Un dernier repère : le HCSF laisse aux banques une marge de souplesse (environ 20% de leur production trimestrielle) pour dépasser légèrement les 35%, réservée en priorité à la résidence principale et aux primo-accédants. Ne comptez pas dessus comme sur un droit acquis, mais sachez qu'un très bon dossier — apport solide, épargne régulière, emploi stable — peut parfois passer juste au-dessus de la limite. À l'inverse, un dossier tout juste à 35% sans épargne derrière sera souvent recalé, car la banque juge l'ensemble, pas seulement le ratio.
Les erreurs qui rendent « pauvre en pierre »#
Aucune n'est exotique : ce sont les fautes ordinaires qui transforment le logement rêvé en angoisse mensuelle. Toutes s'évitent avec un après-midi de calculs.
- Emprunter au maximum de la banque au lieu de votre propre plafond de 35%.
- Oublier les frais, la taxe foncière, les charges et l'entretien, et ne budgéter que la mensualité.
- Vider toute son épargne pour un apport plus gros et ne garder aucun matelas.
- Négliger l'assurance emprunteur et ne pas la mettre en concurrence via la loi Lemoine.
- S'endetter pile à 35% sans marge pour les imprévus ni le reste à vivre.
En bref : votre capacité d'emprunt#
Si vous ne deviez retenir qu'une chose : achetez la mensualité, pas le prix. Fixez votre propre plafond à 35% de vos revenus nets, remontez de la mensualité au prix, et traitez l'accord de principe comme un mur d'enceinte, pas comme une ligne d'arrivée.

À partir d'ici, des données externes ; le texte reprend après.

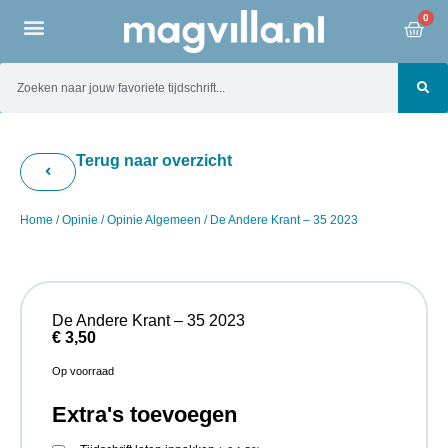
0
Terug naar overzicht
Home
/
Opinie
/
Opinie Algemeen
/ De Andere Krant – 35 2023
De Andere Krant – 35 2023
€
3,50
Op voorraad
Extra's toevoegen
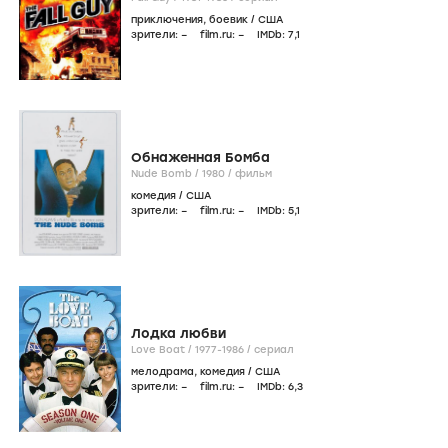
приключения
,
боевик
/
США
зрители:
–
film.ru:
–
IMDb:
7
,1
Обнаженная Бомба
Nude Bomb /
1980
/
фильм
комедия
/
США
зрители:
–
film.ru:
–
IMDb:
5
,1
Лодка любви
Love Boat /
1977-1986
/
сериал
мелодрама
,
комедия
/
США
зрители:
–
film.ru:
–
IMDb:
6
,3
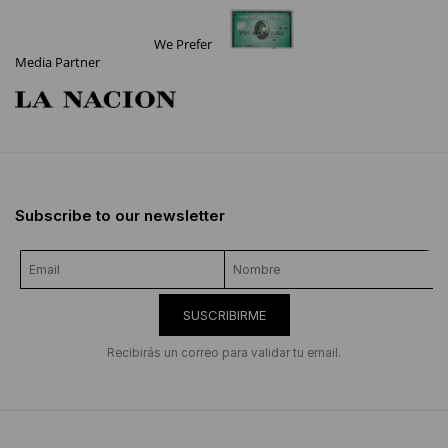
We Prefer
Media Partner
Subscribe to our newsletter
SUSCRIBIRME
Recibirás un correo para validar tu email.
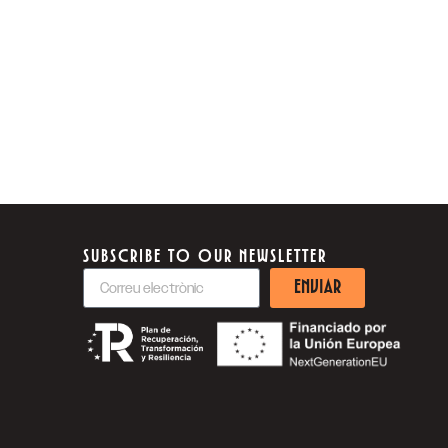
SUBSCRIBE TO OUR NEWSLETTER
ENVIAR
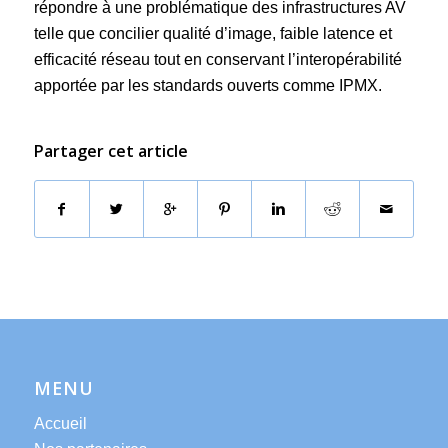
répondre à une problématique des infrastructures AV
telle que concilier qualité d’image, faible latence et
efficacité réseau tout en conservant l’interopérabilité
apportée par les standards ouverts comme IPMX.
Partager cet article
MENU
Accueil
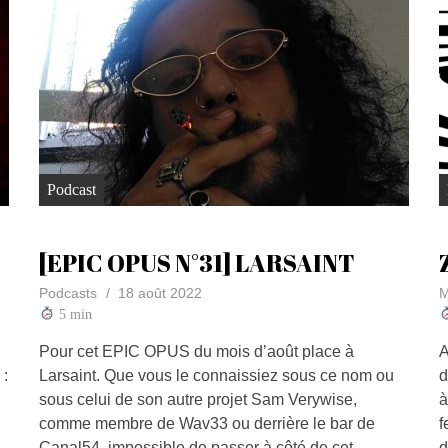
Podcast
[EPIC OPUS N°31] LARSAINT
Podcasts
18 août 2022
M
5
min
Pour cet EPIC OPUS du mois d’août place à
A
 :
Larsaint. Que vous le connaissiez sous ce nom ou
d
sous celui de son autre projet Sam Verywise,
à
comme membre de Wav33 ou derrière le bar de
f
Canal54, impossible de passer à côté de cet
d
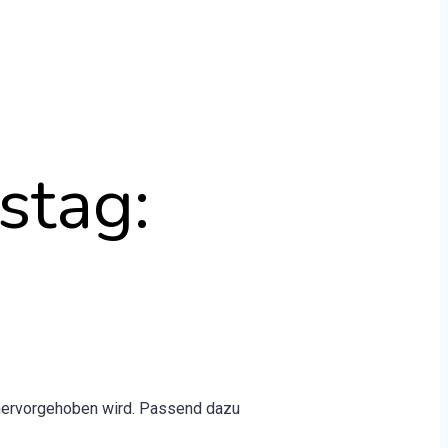
stag:
 her­vorge­hoben wird. Passend dazu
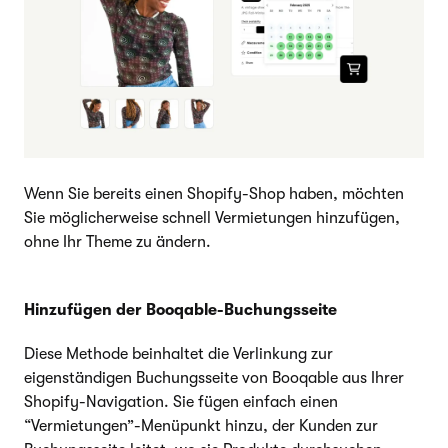
Wenn Sie bereits einen Shopify-Shop haben, möchten
Sie möglicherweise schnell Vermietungen hinzufügen,
ohne Ihr Theme zu ändern.
Hinzufügen der Booqable-Buchungsseite
Diese Methode beinhaltet die Verlinkung zur
eigenständigen Buchungsseite von Booqable aus Ihrer
Shopify-Navigation. Sie fügen einfach einen
“Vermietungen”-Menüpunkt hinzu, der Kunden zur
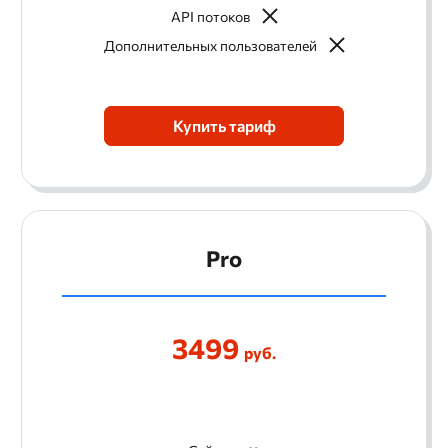
API потоков
Дополнительных пользователей
Купить тариф
Pro
3499
руб.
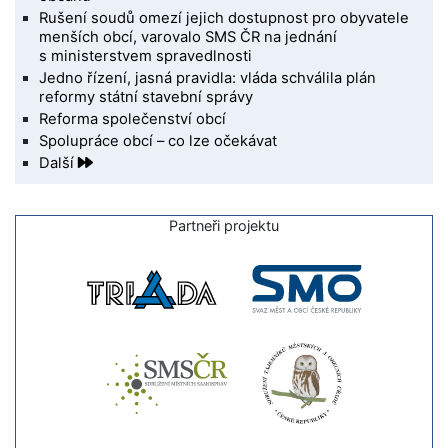
Rušení soudů omezí jejich dostupnost pro obyvatele
menších obcí, varovalo SMS ČR na jednání
s ministerstvem spravedlnosti
Jedno řízení, jasná pravidla: vláda schválila plán
reformy státní stavební správy
Reforma společenství obcí
Spolupráce obcí – co lze očekávat
Další
Partneři projektu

Le reste tient en un après-midi de calculs : l'apport plus les frais, une mensualité complète avec taxe foncière, charges et assurance, un taux amélioré en mettant les banques en concurrence, et un fonds d'urgence intact. Faites-le bien et le logement vous enrichit avec le temps au lieu de vous appauvrir.
- 35% maximum : taux d'endettement sur vos revenus nets, assurance comprise.
- Un apport ~10% plus les frais sans vider votre épargne de précaution.
- Budgétez la mensualité réelle (taxe foncière, charges, ~1%/an d'entretien), pas seulement le crédit.
- Comparez le TAEG et déléguez l'assurance : un meilleur taux achète plus de logement qu'une hausse de salaire.
Questions fréquentes
Questions fréquentes
La règle du HCSF plafonne votre taux d'endettement à 35% de vos revenus nets, assurance emprunteur comprise. Avec 3 500 € nets par mois, cela fait environ 1 225 € de mensualité maximale, toutes dettes confondues. Partez de cette mensualité tenable pour en déduire un prix, plutôt que du montant maximal accordé par la banque.
Contenu éducatif — pas un conseil financier personnalisé.